Beginning at the line containing "Carolina pass in the Red Wings’ zone and", output every line to the end of the data below exactly as it appears.

------

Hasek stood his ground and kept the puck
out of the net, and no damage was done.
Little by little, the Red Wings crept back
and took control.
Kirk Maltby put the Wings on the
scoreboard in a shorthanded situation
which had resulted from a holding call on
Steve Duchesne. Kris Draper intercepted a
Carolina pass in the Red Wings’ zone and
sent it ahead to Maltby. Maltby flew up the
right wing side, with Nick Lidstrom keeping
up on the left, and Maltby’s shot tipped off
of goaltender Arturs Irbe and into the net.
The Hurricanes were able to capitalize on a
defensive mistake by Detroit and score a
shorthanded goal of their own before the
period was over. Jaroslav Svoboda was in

------

→ **Response**:
Carolina pass in the Red Wings’ zone and
sent it ahead to Maltby. Maltby flew up the
right wing side, with Nick Lidstrom keeping
up on the left, and Maltby’s shot tipped off
of goaltender Arturs Irbe and into the net.
The Hurricanes were able to capitalize on a
defensive mistake by Detroit and score a
shorthanded goal of their own before the
period was over. Jaroslav Svoboda was in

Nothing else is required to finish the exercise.